# Import Libraries

In [None]:
import numpy as np
import pandas as pd
import os
import PyPDF2
import textract
import nltk
import re
import time
import pickle
import matplotlib.pyplot as plt
import seaborn as sns
from sklearn.model_selection import train_test_split, cross_val_score
from nltk.corpus import stopwords
from nltk.tokenize import word_tokenize
from nltk import WordNetLemmatizer
from autocorrect import Speller
from PIL import Image
import string
from collections import Counter
from wordcloud import WordCloud
from sklearn.preprocessing import LabelEncoder
from imblearn.over_sampling import RandomOverSampler
from sklearn.feature_extraction.text import TfidfVectorizer
from sklearn.metrics import accuracy_score, classification_report, confusion_matrix
from sklearn.linear_model import LogisticRegression
from sklearn.ensemble import RandomForestClassifier
from sklearn.tree import DecisionTreeClassifier
from sklearn.naive_bayes import MultinomialNB
from xgboost import XGBClassifier
from mlxtend.plotting import plot_confusion_matrix
np.bool = np.bool_

import warnings
from sklearn.exceptions import ConvergenceWarning
warnings.filterwarnings("ignore", category=DeprecationWarning)
warnings.filterwarnings("ignore", category=FutureWarning)
warnings.filterwarnings("ignore", category=ConvergenceWarning)

# Load Data

In [None]:
data_dir = "/mnt/hdd/Datasets/pdfs/RawData/"

In [None]:
folders = os.listdir(data_dir)
folders

In [None]:
data = []
labels = []

for folder in folders:
    folder_path = os.path.join(data_dir, folder)
    files = os.listdir(folder_path)
    for file in files:
        if file.endswith(".pdf"):
            filename = os.path.join(folder_path, file)
            open_filename = open(filename, "rb")
            pdf_reader = PyPDF2.PdfReader(open_filename)
            total_pages = len(pdf_reader.pages)
            if total_pages > 3:
                total_pages = 3
            count = 0
            text = ""
            while count < total_pages:
                page = pdf_reader.pages[count]
                count += 1
                text += page.extract_text()
            
            spell = Speller(lang="en")
            texts = spell(text)
            text_file = " ".join([word.lower() for word in word_tokenize(texts)])
            data.append(text_file)
            labels.append(folder)

In [None]:
df = pd.DataFrame({"text": data, "category": labels})
df.head()

In [None]:
df.shape

In [None]:
df.isnull().sum()

In [None]:
df.category.value_counts()

In [None]:
plt.figure()
df.category.value_counts().plot(kind="barh")
plt.xlabel("Category")
plt.ylabel("Count")
plt.title("Category Count")
plt.show()

In [None]:
def word_freq(category, column):
    freq_df = df[df["category"] == category]
    freq_words = freq_df[column].tolist()
    freq_words = [word.lower() for word in freq_words]
    freq_punc = []

    for word in freq_words:
        freq_punc += word_tokenize(word)

    freq_punc = [word for word in freq_punc if word not in string.punctuation]
    freq_freq = Counter(freq_punc)

    freq_top = freq_freq.most_common(15)

    words = [word for word, _ in freq_top]
    counts = [count for _, count in freq_top]

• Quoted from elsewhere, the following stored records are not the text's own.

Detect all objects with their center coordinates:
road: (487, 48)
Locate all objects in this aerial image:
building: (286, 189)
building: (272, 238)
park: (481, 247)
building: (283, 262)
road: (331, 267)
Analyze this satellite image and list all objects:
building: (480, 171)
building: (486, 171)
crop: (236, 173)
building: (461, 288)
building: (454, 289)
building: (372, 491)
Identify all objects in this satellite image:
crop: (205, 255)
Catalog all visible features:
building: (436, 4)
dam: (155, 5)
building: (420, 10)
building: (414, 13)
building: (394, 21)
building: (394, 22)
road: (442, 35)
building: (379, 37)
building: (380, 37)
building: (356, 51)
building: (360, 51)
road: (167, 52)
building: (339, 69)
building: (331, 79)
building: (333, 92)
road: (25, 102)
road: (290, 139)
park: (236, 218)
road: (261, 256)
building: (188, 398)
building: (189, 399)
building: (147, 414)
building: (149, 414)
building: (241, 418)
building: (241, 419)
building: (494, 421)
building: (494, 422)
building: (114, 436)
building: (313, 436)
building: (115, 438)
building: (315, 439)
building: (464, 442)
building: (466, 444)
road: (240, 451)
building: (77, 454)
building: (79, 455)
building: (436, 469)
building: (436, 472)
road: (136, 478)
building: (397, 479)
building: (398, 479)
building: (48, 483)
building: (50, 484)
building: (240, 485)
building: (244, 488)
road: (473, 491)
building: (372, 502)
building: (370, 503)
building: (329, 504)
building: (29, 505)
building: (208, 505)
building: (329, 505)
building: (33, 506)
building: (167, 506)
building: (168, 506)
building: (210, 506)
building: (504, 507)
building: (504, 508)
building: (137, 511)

    plt.figure(figsize=(15, 5))
    plt.bar(words, counts)
    plt.title(f"TOP 15 WORDS in {category}")
    plt.xlabel("Word")
    plt.ylabel("Frequency")
    plt.show()
    
    return freq_top

In [None]:
agreements_top = word_freq("Agreements", "text")

In [None]:
deeds_top = word_freq("Deeds", "text")

In [None]:
valuations_top = word_freq("Valuations", "text")

In [None]:
taxes_top = word_freq("Taxes", "text")

In [None]:
human_resources_top = word_freq("Human Resources", "text")

In [None]:
def print_wordcloud(freq_top, category):
    dict_top = dict(freq_top)
    wordcloud = WordCloud(width=350, height=350, background_color="white", min_font_size=5).generate_from_frequencies(dict_top)

    plt.figure()
    plt.title(f"TOP 15 Words in {category}")
    plt.imshow(wordcloud)
    #plt.axis("off")
    plt.tight_layout(pad=0)
    plt.show()

In [None]:
print_wordcloud(agreements_top, "Agreements")

In [None]:
print_wordcloud(deeds_top, "Deeds")

In [None]:
print_wordcloud(valuations_top, "Valuations")

In [None]:
print_wordcloud(taxes_top, "Taxes")

In [None]:
print_wordcloud(human_resources_top, "Human Resources")

# Preprocess

In [None]:
stop_words = set(stopwords.words("english"))

In [None]:
def clean_text(text):
    text = re.sub(r"[^\w\s]", "", text)
    text = text.lower()
    text = re.sub(r"\d+", "", text)
    text = " ".join([word for word in text.split() if word not in stop_words])
    lemmatizer = WordNetLemmatizer()
    text = " ".join([lemmatizer.lemmatize(word) for word in text.split() if len(word) > 2])
    text = text.strip()
    return text

In [None]:
df["clean"] = df["text"].apply(clean_text)

In [None]:
df.head()

In [None]:
pre_agreements_top = word_freq("Agreements", "clean")

In [None]:
pre_deeds_top = word_freq("Deeds", "clean")

In [None]:
pre_valuations_top = word_freq("Valuations", "clean")

In [None]:
pre_taxes_top = word_freq("Taxes", "clean")

In [None]:
pre_human_resources_top = word_freq("Human Resources", "clean")

In [None]:
df.head()

In [None]:
df.shape

In [None]:
def label_encoder(column):
    le = LabelEncoder().fit(column)
    print(column.name, le.classes_)
    return le.transform(column)

In [None]:
df["label"] = label_encoder(df["category"])

In [None]:
class_names = ["Agreements", "Deeds", "Human Resources", "Taxes", "Valuations"]

# Model

In [None]:
df = df.sample(frac=1).reset_index(drop=True)

In [None]:
df.head()

In [None]:
X = df["clean"]
y = df["label"]

In [None]:
tfidf = TfidfVectorizer(max_features=1000, stop_words=stopwords.words("english"))
X_tfidf = tfidf.fit_transform(X)

In [None]:
pickle.dump(tfidf, open("tfidf.pkl", "wb"))

In [None]:
ros = RandomOverSampler(random_state=42)
X_resampled, y_resampled = ros.fit_resample(X_tfidf, y)

In [None]:
X_train, X_test, y_train, y_test = train_test_split(X_resampled, y_resampled, test_size=0.2, random_state=42)

# Logistic Regression

In [None]:
logreg = LogisticRegression()
start = time.time()
logreg.fit(X_train, y_train)
end = time.time()
logreg_time = end - start
print("Logistic Regression Train Time:", logreg_time)

In [None]:
pickle.dump(logreg, open("logreg.pkl", "wb"))

In [None]:
logreg_scores = cross_val_score(LogisticRegression(), X_train, y_train, cv=3)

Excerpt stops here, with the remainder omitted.